Bomb kills 1 soldier, injures 3 in Thai Muslim south

Bomb kills 1 soldier, injures 3 in Thai Muslim south

Police say insurgents suspected in latest fatal attack to hit troubled region

By Max Constant

BANGKOK (AA) – A Thai soldier was killed and three others injured when a bomb exploded under their vehicle Wednesday in an insurgency-plagued majority Muslim southern province.

Police captain Apichart Dolae of the Rang-ngae district police station in Narathiwat told Anadolu Agency, “the bomb exploded when the soldiers were passing by near a school in Rang-ngae.”

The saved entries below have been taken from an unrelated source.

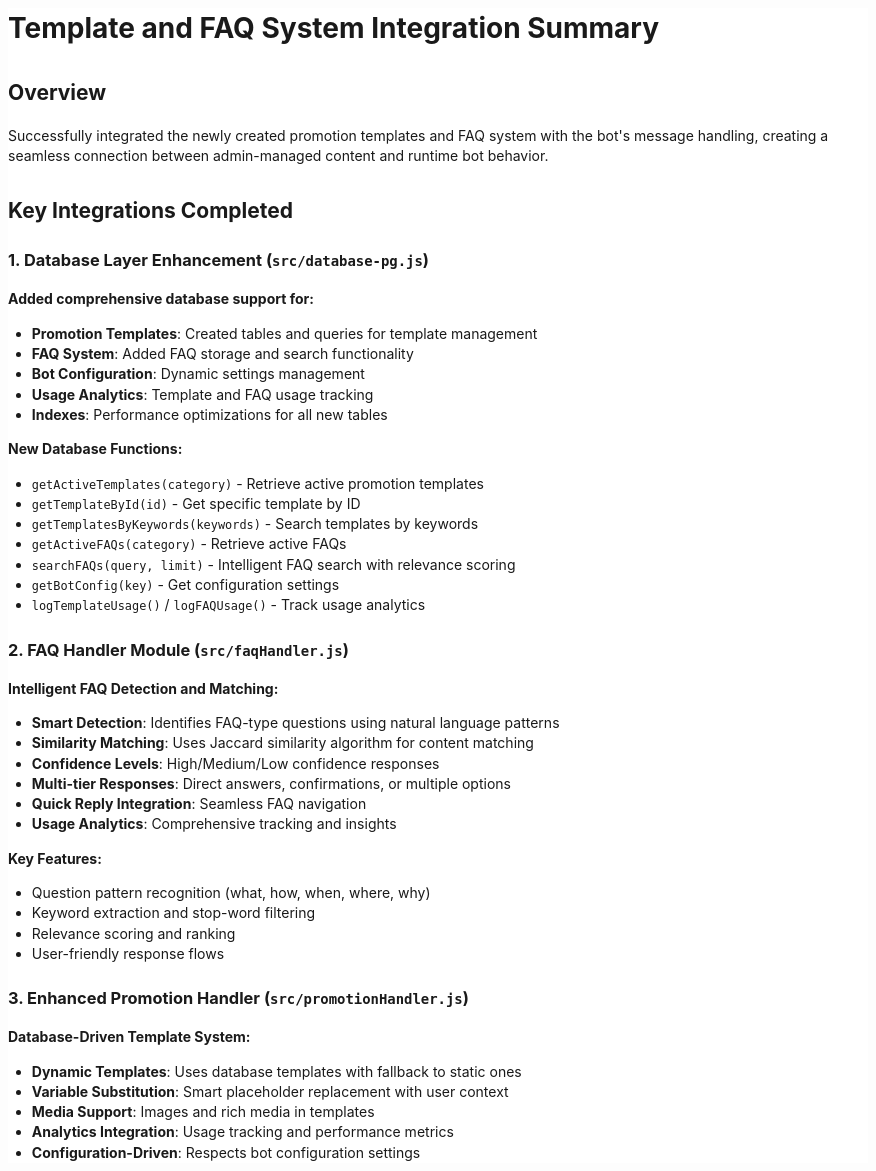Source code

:# Template and FAQ System Integration Summary

## Overview
Successfully integrated the newly created promotion templates and FAQ system with the bot's message handling, creating a seamless connection between admin-managed content and runtime bot behavior.

## Key Integrations Completed

### 1. Database Layer Enhancement (`src/database-pg.js`)
**Added comprehensive database support for:**
- **Promotion Templates**: Created tables and queries for template management
- **FAQ System**: Added FAQ storage and search functionality  
- **Bot Configuration**: Dynamic settings management
- **Usage Analytics**: Template and FAQ usage tracking
- **Indexes**: Performance optimizations for all new tables

**New Database Functions:**
- `getActiveTemplates(category)` - Retrieve active promotion templates
- `getTemplateById(id)` - Get specific template by ID
- `getTemplatesByKeywords(keywords)` - Search templates by keywords
- `getActiveFAQs(category)` - Retrieve active FAQs
- `searchFAQs(query, limit)` - Intelligent FAQ search with relevance scoring
- `getBotConfig(key)` - Get configuration settings
- `logTemplateUsage()` / `logFAQUsage()` - Track usage analytics

### 2. FAQ Handler Module (`src/faqHandler.js`)
**Intelligent FAQ Detection and Matching:**
- **Smart Detection**: Identifies FAQ-type questions using natural language patterns
- **Similarity Matching**: Uses Jaccard similarity algorithm for content matching
- **Confidence Levels**: High/Medium/Low confidence responses
- **Multi-tier Responses**: Direct answers, confirmations, or multiple options
- **Quick Reply Integration**: Seamless FAQ navigation
- **Usage Analytics**: Comprehensive tracking and insights

**Key Features:**
- Question pattern recognition (what, how, when, where, why)
- Keyword extraction and stop-word filtering
- Relevance scoring and ranking
- User-friendly response flows

### 3. Enhanced Promotion Handler (`src/promotionHandler.js`)
**Database-Driven Template System:**
- **Dynamic Templates**: Uses database templates with fallback to static ones
- **Variable Substitution**: Smart placeholder replacement with user context
- **Media Support**: Images and rich media in templates
- **Analytics Integration**: Usage tracking and performance metrics
- **Configuration-Driven**: Respects bot configuration settings

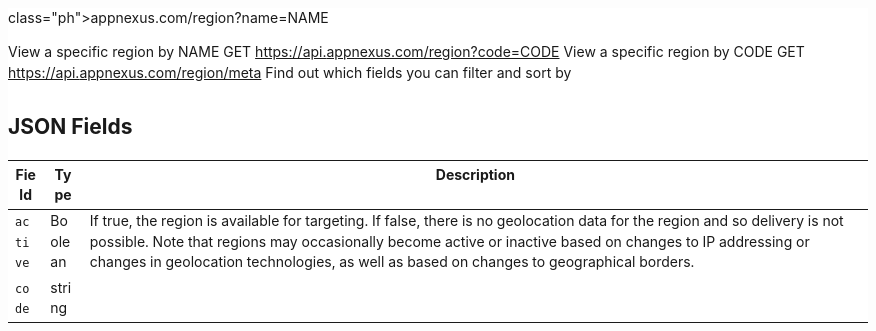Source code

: class="ph">appnexus.com/region?name=NAME</a></td>
<td class="entry colsep-1 rowsep-1" headers="ID-000033b5__entry__3">View
a specific region by NAME</td>
</tr>
<tr class="even row">
<td class="entry colsep-1 rowsep-1"
headers="ID-000033b5__entry__1">GET</td>
<td class="entry colsep-1 rowsep-1" headers="ID-000033b5__entry__2"><a
href="https://api.appnexus.com/region?code=CODE" class="xref"
target="_blank">https://api.<span
class="ph">appnexus.com/region?code=CODE</a></td>
<td class="entry colsep-1 rowsep-1" headers="ID-000033b5__entry__3">View
a specific region by CODE</td>
</tr>
<tr class="odd row">
<td class="entry colsep-1 rowsep-1"
headers="ID-000033b5__entry__1">GET</td>
<td class="entry colsep-1 rowsep-1" headers="ID-000033b5__entry__2"><a
href="https://api.appnexus.com/region/meta" class="xref"
target="_blank">https://api.<span
class="ph">appnexus.com/region/meta</a></td>
<td class="entry colsep-1 rowsep-1" headers="ID-000033b5__entry__3">Find
out which fields you can filter and sort by</td>
</tr>
</tbody>
</table>





## JSON Fields

<table class="table">
<thead class="thead">
<tr class="header row">
<th id="ID-000033b5__entry__19"
class="entry colsep-1 rowsep-1">Field</th>
<th id="ID-000033b5__entry__20"
class="entry colsep-1 rowsep-1">Type</th>
<th id="ID-000033b5__entry__21"
class="entry colsep-1 rowsep-1">Description</th>
</tr>
</thead>
<tbody class="tbody">
<tr class="odd row">
<td class="entry colsep-1 rowsep-1"
headers="ID-000033b5__entry__19"><code
class="ph codeph">active</code></td>
<td class="entry colsep-1 rowsep-1"
headers="ID-000033b5__entry__20">Boolean</td>
<td class="entry colsep-1 rowsep-1" headers="ID-000033b5__entry__21">If
true, the region is available for targeting. If false, there is no
geolocation data for the region and so delivery is not possible. Note
that regions may occasionally become active or inactive based on changes
to IP addressing or changes in geolocation technologies, as well as
based on changes to geographical borders.</td>
</tr>
<tr class="even row">
<td class="entry colsep-1 rowsep-1"
headers="ID-000033b5__entry__19"><code
class="ph codeph">code</code></td>
<td class="entry colsep-1 rowsep-1"
headers="ID-000033b5__entry__20">string</td>
<td class="entry colsep-1 rowsep-1"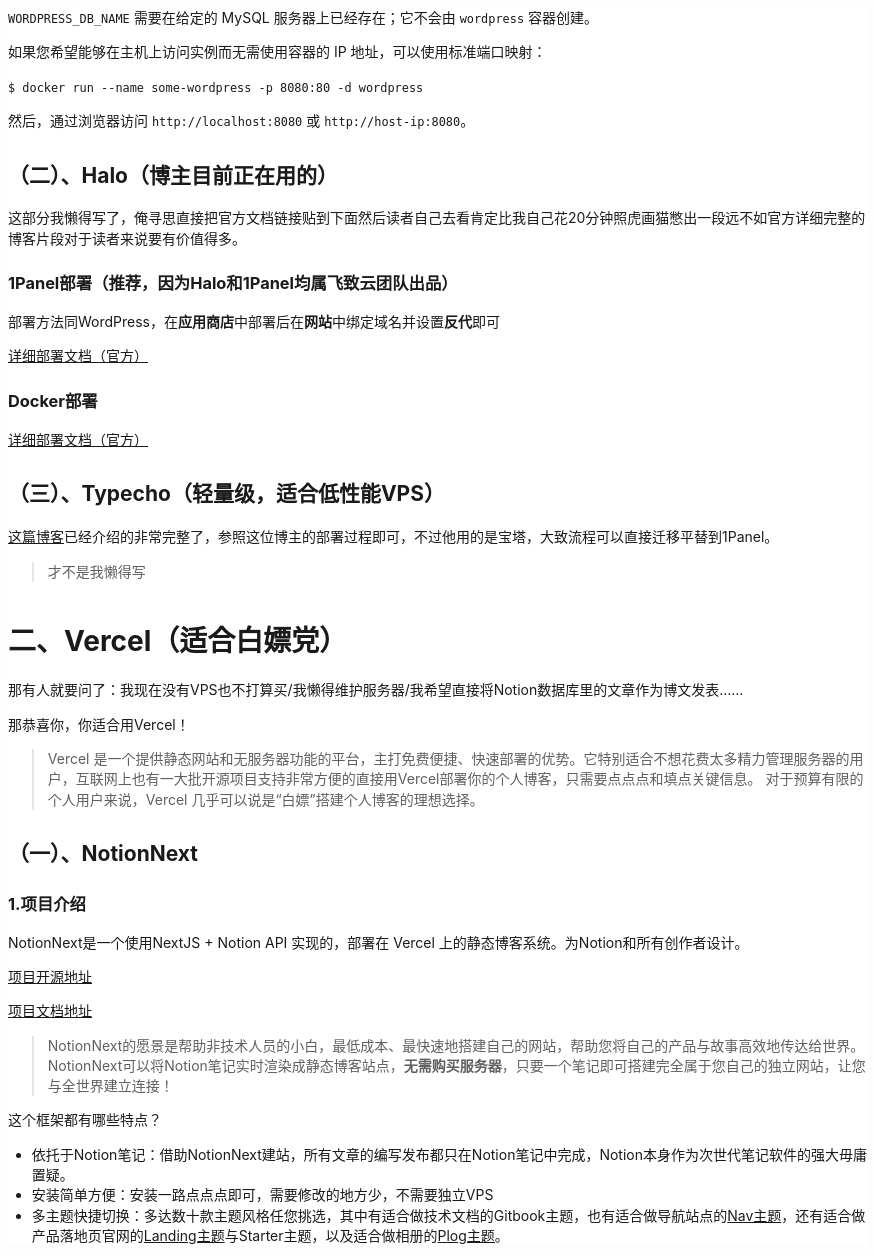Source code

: `WORDPRESS_DB_NAME` 需要在给定的 MySQL 服务器上已经存在；它不会由 `wordpress` 容器创建。

如果您希望能够在主机上访问实例而无需使用容器的 IP 地址，可以使用标准端口映射：

`$ docker run --name some-wordpress -p 8080:80 -d wordpress`

然后，通过浏览器访问 `http://localhost:8080` 或 `http://host-ip:8080`。

## （二）、Halo（博主目前正在用的）

这部分我懒得写了，俺寻思直接把官方文档链接贴到下面然后读者自己去看肯定比我自己花20分钟照虎画猫憋出一段远不如官方详细完整的博客片段对于读者来说要有价值得多。

### 1Panel部署（推荐，因为Halo和1Panel均属飞致云团队出品）

部署方法同WordPress，在**应用商店**中部署后在**网站**中绑定域名并设置**反代**即可

[详细部署文档（官方）](https://docs.halo.run/getting-started/install/1panel)

### Docker部署

[详细部署文档（官方）](https://docs.halo.run/getting-started/install/docker)

## **（三）、Typecho（轻量级，适合低性能VPS）**

[这篇博客](https://www.vps234.com/typecho-anzhuang-jiaocheng/)已经介绍的非常完整了，参照这位博主的部署过程即可，不过他用的是宝塔，大致流程可以直接迁移平替到1Panel。

> 才不是我懒得写

# 二、Vercel（适合白嫖党）

那有人就要问了：我现在没有VPS也不打算买/我懒得维护服务器/我希望直接将Notion数据库里的文章作为博文发表……

那恭喜你，你适合用Vercel！

> Vercel 是一个提供静态网站和无服务器功能的平台，主打免费便捷、快速部署的优势。它特别适合不想花费太多精力管理服务器的用户，互联网上也有一大批开源项目支持非常方便的直接用Vercel部署你的个人博客，只需要点点点和填点关键信息。 对于预算有限的个人用户来说，Vercel 几乎可以说是“白嫖”搭建个人博客的理想选择。

## （一）、NotionNext

### 1.项目介绍

NotionNext是一个使用NextJS + Notion API 实现的，部署在 Vercel 上的静态博客系统。为Notion和所有创作者设计。

[项目开源地址](https://github.com/tangly1024/NotionNext?tab=readme-ov-file)

[项目文档地址](https://docs.tangly1024.com/article/vercel-deploy-notion-next)

> NotionNext的愿景是帮助非技术人员的小白，最低成本、最快速地搭建自己的网站，帮助您将自己的产品与故事高效地传达给世界。 NotionNext可以将Notion笔记实时渲染成静态博客站点，**无需购买服务器**，只要一个笔记即可搭建完全属于您自己的独立网站，让您与全世界建立连接！

这个框架都有哪些特点？

* 依托于Notion笔记：借助NotionNext建站，所有文章的编写发布都只在Notion笔记中完成，Notion本身作为次世代笔记软件的强大毋庸置疑。
* 安装简单方便：安装一路点点点即可，需要修改的地方少，不需要独立VPS
* 多主题快捷切换：多达数十款主题风格任您挑选，其中有适合做技术文档的Gitbook主题，也有适合做导航站点的[Nav主题](https://blog.tangly1024.com/?theme=nav)，还有适合做产品落地页官网的[Landing主题](https://www.tangly1024.com/)与Starter主题，以及适合做相册的[Plog主题](https://blog.tangly1024.com/?theme=plog)。
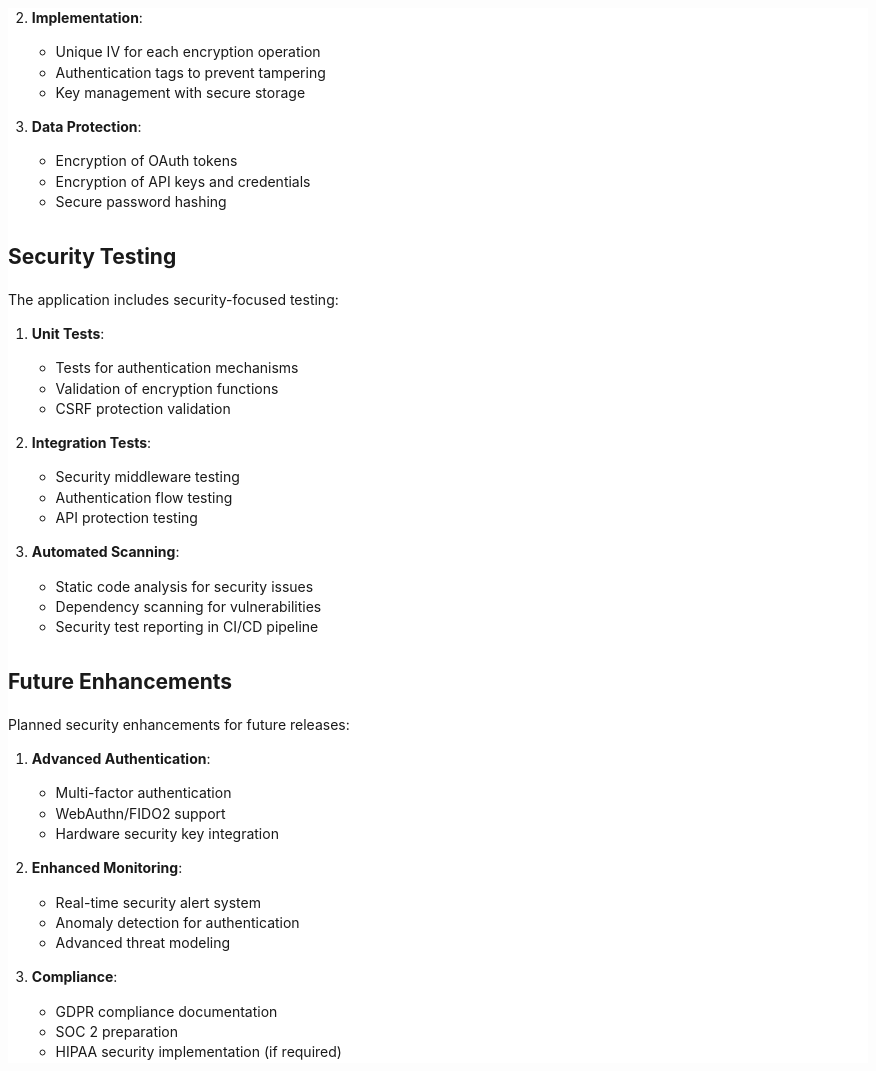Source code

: 2. **Implementation**:
   - Unique IV for each encryption operation
   - Authentication tags to prevent tampering
   - Key management with secure storage

3. **Data Protection**:
   - Encryption of OAuth tokens
   - Encryption of API keys and credentials
   - Secure password hashing

## Security Testing

The application includes security-focused testing:

1. **Unit Tests**:
   - Tests for authentication mechanisms
   - Validation of encryption functions
   - CSRF protection validation

2. **Integration Tests**:
   - Security middleware testing
   - Authentication flow testing
   - API protection testing

3. **Automated Scanning**:
   - Static code analysis for security issues
   - Dependency scanning for vulnerabilities
   - Security test reporting in CI/CD pipeline

## Future Enhancements

Planned security enhancements for future releases:

1. **Advanced Authentication**:
   - Multi-factor authentication
   - WebAuthn/FIDO2 support
   - Hardware security key integration

2. **Enhanced Monitoring**:
   - Real-time security alert system
   - Anomaly detection for authentication
   - Advanced threat modeling

3. **Compliance**:
   - GDPR compliance documentation
   - SOC 2 preparation
   - HIPAA security implementation (if required)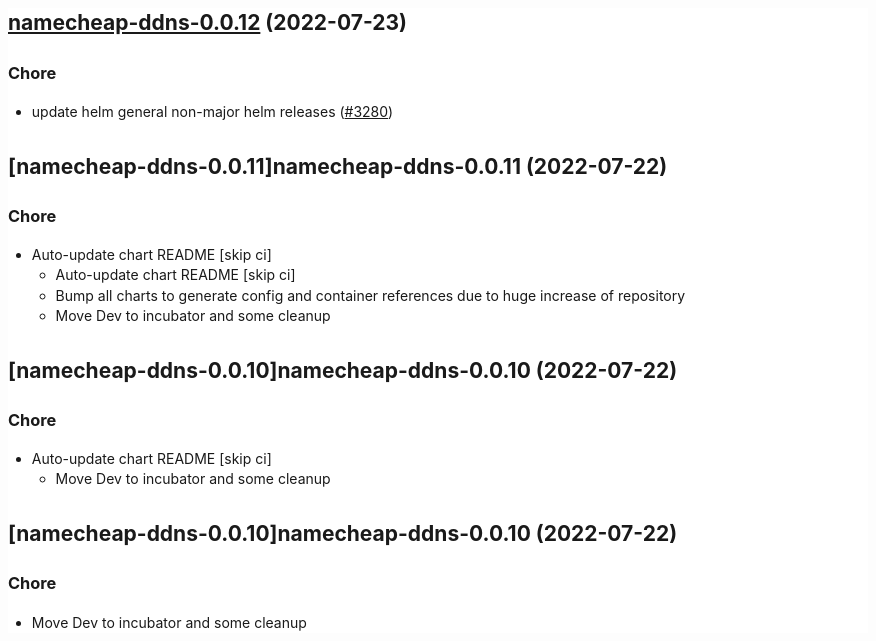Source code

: 


## [namecheap-ddns-0.0.12](https://github.com/truecharts/apps/compare/namecheap-ddns-0.0.11...namecheap-ddns-0.0.12) (2022-07-23)

### Chore

- update helm general non-major helm releases ([#3280](https://github.com/truecharts/apps/issues/3280))




## [namecheap-ddns-0.0.11]namecheap-ddns-0.0.11 (2022-07-22)

### Chore

- Auto-update chart README [skip ci]
  - Auto-update chart README [skip ci]
  - Bump all charts to generate config and container references due to huge increase of repository
  - Move Dev to incubator and some cleanup




## [namecheap-ddns-0.0.10]namecheap-ddns-0.0.10 (2022-07-22)

### Chore

- Auto-update chart README [skip ci]
  - Move Dev to incubator and some cleanup




## [namecheap-ddns-0.0.10]namecheap-ddns-0.0.10 (2022-07-22)

### Chore

- Move Dev to incubator and some cleanup
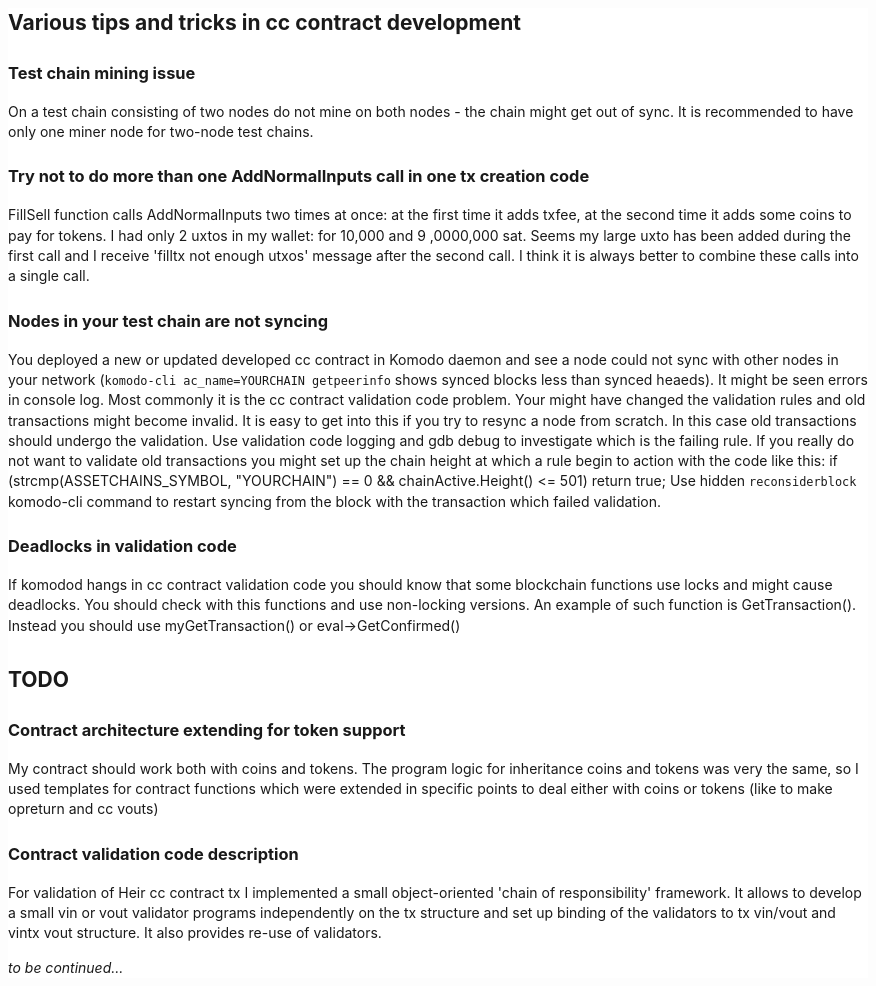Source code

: ## Various tips and tricks in cc contract development
### Test chain mining issue
On a test chain consisting of two nodes do not mine on both nodes - the chain might get out of sync. It is recommended to have only one miner node for two-node test chains.

### Try not to do more than one AddNormalInputs call in one tx creation code
FillSell function calls AddNormalInputs two times at once: at the first time it adds txfee, at the second time it adds some coins to pay for tokens. 
I had only 2 uxtos in my wallet: for 10,000 and 9 ,0000,000 sat. Seems my large uxto has been added during the first call and I receive 'filltx not enough utxos' message after the second call. I think it is always better to combine these calls into a single call.

### Nodes in your test chain are not syncing
You deployed a new or updated developed cc contract in Komodo daemon and see a node could not sync with other nodes in your network (`komodo-cli ac_name=YOURCHAIN getpeerinfo` shows synced blocks less than synced heaeds). It might be seen errors in console log.
Most commonly it is the cc contract validation code problem. Your might have changed the validation rules and old transactions might become invalid. It is easy to get into this if you try to resync a node from scratch. In this case old transactions should undergo the validation.
Use validation code logging and gdb debug to investigate which is the failing rule.
If you really do not want to validate old transactions you might set up the chain height at which a rule begin to action with the code like this:
if (strcmp(ASSETCHAINS_SYMBOL, "YOURCHAIN") == 0 && chainActive.Height() <= 501)
    return true;
Use hidden `reconsiderblock` komodo-cli command to restart syncing from the block with the transaction which failed validation.

### Deadlocks in validation code
If komodod hangs in cc contract validation code you should know that some blockchain functions use locks and might cause deadlocks. You should check with this functions and use non-locking versions.
An example of such function is GetTransaction(). Instead you should use myGetTransaction() or eval->GetConfirmed()

## TODO
### Contract architecture extending for token support
My contract should work both with coins and tokens. The program logic for inheritance coins and tokens was very the same, so I used templates for contract functions which were extended in specific points to deal either with coins or tokens (like to make opreturn and cc vouts)

### Contract validation code description
For validation of Heir cc contract tx I implemented a small object-oriented 'chain of responsibility' framework.
It allows to develop a small vin or vout validator programs independently on the tx structure and set up binding of the validators to tx vin/vout and vintx vout structure. It also provides re-use of validators.

_to be continued..._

He said that the blast left a sergeant dead and three soldiers injured.

“We consider this to be the work of insurgents,” he added.

Violent incidents -- including explosions and shootings -- have been occurring on a near daily basis in the southern region, which has been destabilized by a decades-long insurgency.

The low-intensity conflict -- one of the deadliest in the world -- has left more than 6,500 people -- both Muslim and Buddhist -- dead and over 11,000 others injured since it re-emerged in 2004.

On Tuesday evening, two villagers were shot dead and another injured in the neighboring province of Yala, shortly after a group of soldiers were fired at in Takbai district of Narathiwat in an attack that resulted in no casualties.

On Sunday night, a Muslim religious leader was killed in a drive-by shooting in Yaring district of neighboring Pattani province.

The 46-year-old imam, Abdulloh Doe, was riding his motorcycle to a local village mosque when an unidentified man who had been following him shot him in the back several times with a pistol.

An investigating officer at Yaring police station, Sergeant Narawit Ratchayothin, had told Anadolu Agency that he believed “the shooting was due to a personal conflict” and not related to the insurgency.

The southern insurgency is rooted in a century-old ethno-cultural conflict between Malay Muslims living in the southern region and the Thai central state where Buddhism is considered the de-facto national religion.

Armed insurgent groups were formed in the 1960s after the then-military dictatorship tried to interfere in Muslim schools, but the insurgency faded in the 1990s.

In 2004, a rejuvenated armed movement -- composed of numerous local cells of fighters loosely grouped around an organization called the National Revolutionary Front or BRN -- emerged.

Negotiations between an umbrella group representing various insurgent factions -- including some from the BRN -- and the military government -- which seized power in a May 2014 coup -- have been ongoing since 2015, with Malaysia acting as a facilitator.